I’m excited about it, and I know it will help many people. Since I’ve previously explained who it won’t help, I thought it would be fair to explain who it will.
Here is the goal:
- In the short-term, the guide will help a lot of people start very small businesses which earn at least $200 a month.
- In the long-term, some of those people will build out a series of very small businesses to escape the tyranny of traditional employment.
That’s pretty much it in a nutshell.
I don’t want to guarantee too much, because as I’ve said before, self-employment is not for everyone and it takes a lot of work. But I also don’t want to guarantee too little, so that’s why we’re doing something unique.
The 60-Day, $2,400 Guarantee
First, the typical satisfaction guarantee applies. If it doesn’t rock your world, you get your money back. No problem.
But here is the second part.
In the first section of the new guide, I will be asking everyone to take the time to set a couple of goals for the new business they are going to start.
My second guarantee is that I will refuse to accept your money if it doesn’t work for you, according to these specific metrics:
If, after 60 days, someone has read the guide, listened to the audio files, and put in a fair effort on their part (they will be the sole judge) but has not been able to start a project that earns at least $200 a month, then they get their money back even if they like the guide.
In other words, the burden is on me to deliver, or I don’t get paid a dime.

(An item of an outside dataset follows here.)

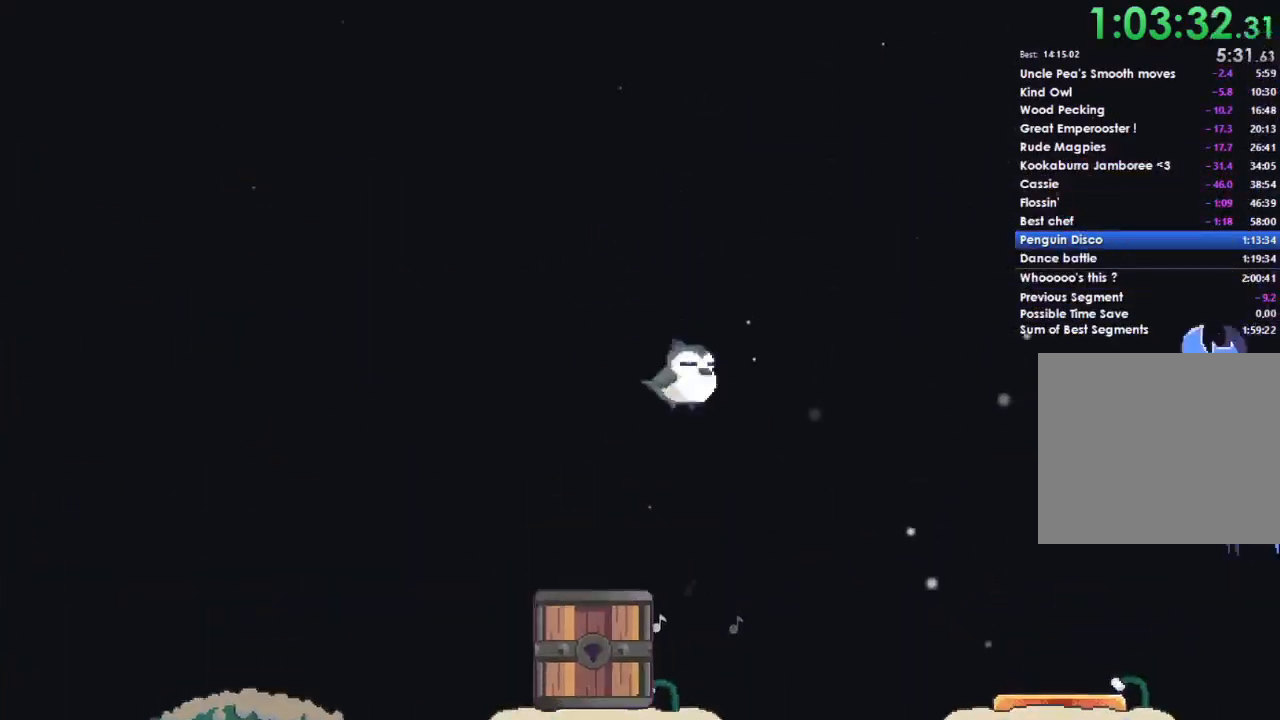
{"buttons": ["A"], "left_stick": "center", "right_stick": "center", "events": [[267, "left_stick", "left"], [433, "A", "down"], [433, "left_stick", "center"]]}
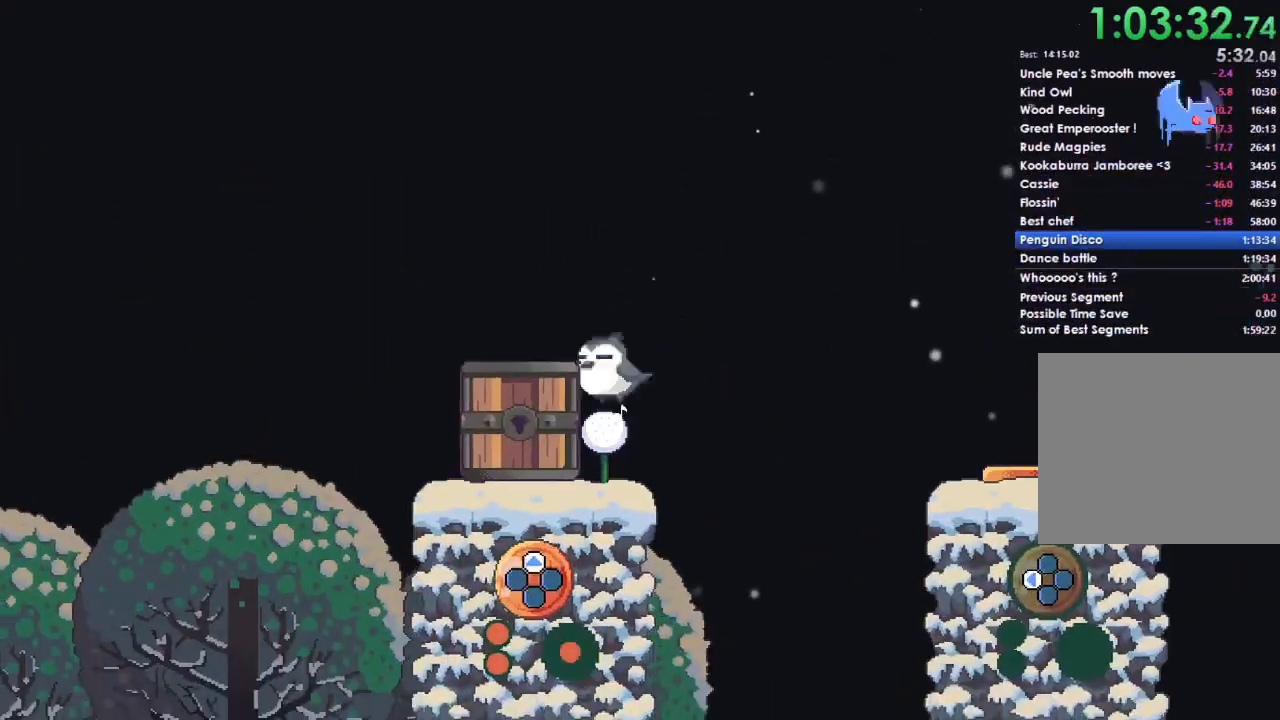
{"buttons": [], "left_stick": "left", "right_stick": "center", "events": [[33, "left_stick", "left"], [100, "A", "up"], [267, "left_stick", "center"], [467, "left_stick", "left"]]}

A minimum of $200 a month x 12 months = $2,400 minimum. There are no geographic restrictions or other fine print.
See, I want my products to actually help people. I’m interested in mass accountability, and this is the latest experiment.
What You’ll Get
The Unconventional Guide to Working for Yourself consists of an online guide and downloadable MP3 files:
- 55-pages of strategic and tactical info in a professionally designed report
- 3 25-minute MP3 audio downloads
- 1 Special Bonus (it’s not from me, so I’m not allowed to say more yet)
- Free Updates for 6 Months
There are no shipping charges and everything will be delivered through instant download right after purchase.
As for the cost, in the future I will probably price the guide in the $50-79 range, but we’ll kick it off this week for less than that – probably around $45 or so, with a small discount for everyone on the newsletter list.
And in the end, the people who buy it will succeed at a measurable rate far greater than the purchase price, or I will insist that they keep their money. No exceptions.
Oh, and one more thing: since I know this won’t be for everyone, to make it fun for the whole group we’ll be posting a few specific case studies beginning 45 days after the launch. The goal is to feature real-life stories showing exactly what kinds of “very small businesses” have been created as a result of this project.
Since I don’t know exactly what will happen, this should be interesting… but my hope is that we’ll get some people willing to show actual web sites and sales figures.
What do you think? Am I crazy to offer this kind of guarantee?
AND… if you already have a business, what kind of Incredibly Convincing Guarantee can you offer your customers? Is there a way you can rock their world so they keep coming back to you?